> **Work to complete**: Beginning with the line that contains "Should a line" and ending with the line that contains "bare tree: 151.51", reproduce the lines of the entries below exactly, omitting pictures.

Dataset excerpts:

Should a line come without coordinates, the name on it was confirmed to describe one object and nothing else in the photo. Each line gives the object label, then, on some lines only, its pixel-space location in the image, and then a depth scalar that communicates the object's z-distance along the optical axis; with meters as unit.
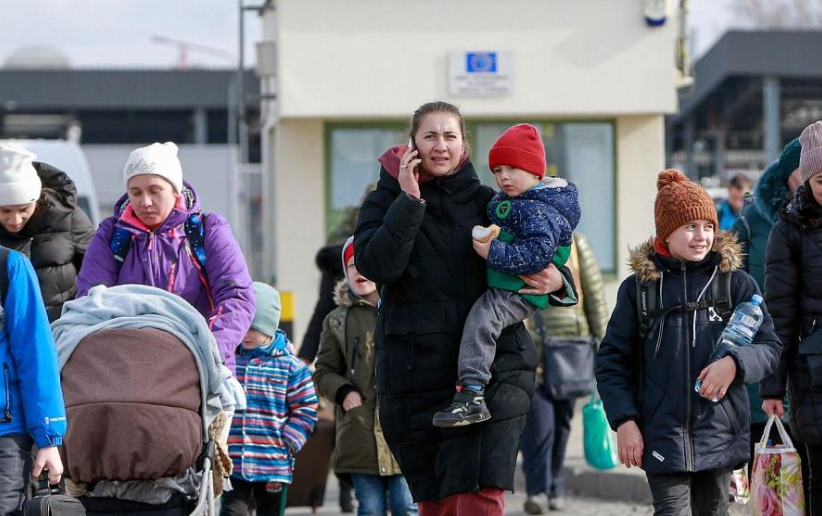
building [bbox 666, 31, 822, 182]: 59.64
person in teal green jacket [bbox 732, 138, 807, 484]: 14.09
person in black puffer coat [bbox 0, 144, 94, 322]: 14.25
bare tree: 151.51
* * *
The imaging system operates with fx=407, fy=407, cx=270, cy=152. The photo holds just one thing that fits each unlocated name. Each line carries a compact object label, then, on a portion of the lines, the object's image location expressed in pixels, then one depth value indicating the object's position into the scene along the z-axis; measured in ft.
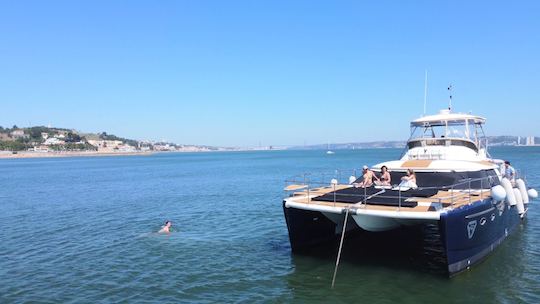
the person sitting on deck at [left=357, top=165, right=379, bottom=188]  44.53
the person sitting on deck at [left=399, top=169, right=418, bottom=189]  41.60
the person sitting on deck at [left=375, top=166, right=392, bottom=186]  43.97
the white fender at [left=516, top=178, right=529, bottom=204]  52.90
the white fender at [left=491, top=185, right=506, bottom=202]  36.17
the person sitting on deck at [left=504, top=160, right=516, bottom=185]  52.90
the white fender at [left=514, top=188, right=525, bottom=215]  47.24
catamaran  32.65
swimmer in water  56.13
* * *
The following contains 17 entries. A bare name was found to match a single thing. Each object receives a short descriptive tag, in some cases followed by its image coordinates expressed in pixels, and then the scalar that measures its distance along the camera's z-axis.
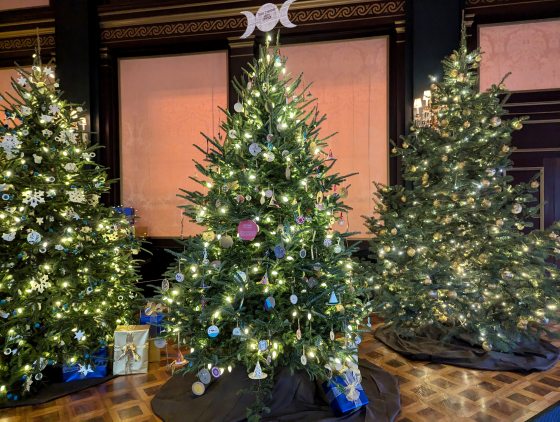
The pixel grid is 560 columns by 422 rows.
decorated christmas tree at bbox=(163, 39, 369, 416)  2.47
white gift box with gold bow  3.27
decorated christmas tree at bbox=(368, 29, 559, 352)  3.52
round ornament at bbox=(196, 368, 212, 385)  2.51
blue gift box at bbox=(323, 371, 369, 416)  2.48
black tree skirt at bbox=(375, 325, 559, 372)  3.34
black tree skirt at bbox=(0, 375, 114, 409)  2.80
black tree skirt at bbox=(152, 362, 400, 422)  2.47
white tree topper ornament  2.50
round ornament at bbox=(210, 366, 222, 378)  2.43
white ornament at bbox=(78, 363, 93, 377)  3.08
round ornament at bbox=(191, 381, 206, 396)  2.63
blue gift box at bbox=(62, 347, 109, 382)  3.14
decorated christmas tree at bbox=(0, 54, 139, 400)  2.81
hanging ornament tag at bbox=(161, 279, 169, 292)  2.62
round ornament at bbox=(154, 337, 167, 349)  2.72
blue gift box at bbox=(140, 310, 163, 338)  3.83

> **Finished exercise**:
Should a line come without coordinates, the name on it was confirmed to describe one object and nothing else in the photo. Each line gives the object label, then, on some lines only, its pixel-space location in the image, and then a depth scalar that communicates the object's z-distance along the optical axis; with meters as unit.
building [bbox 666, 31, 822, 182]: 59.64
person in teal green jacket [bbox 732, 138, 807, 484]: 14.09
person in black puffer coat [bbox 0, 144, 94, 322]: 14.25
bare tree: 151.51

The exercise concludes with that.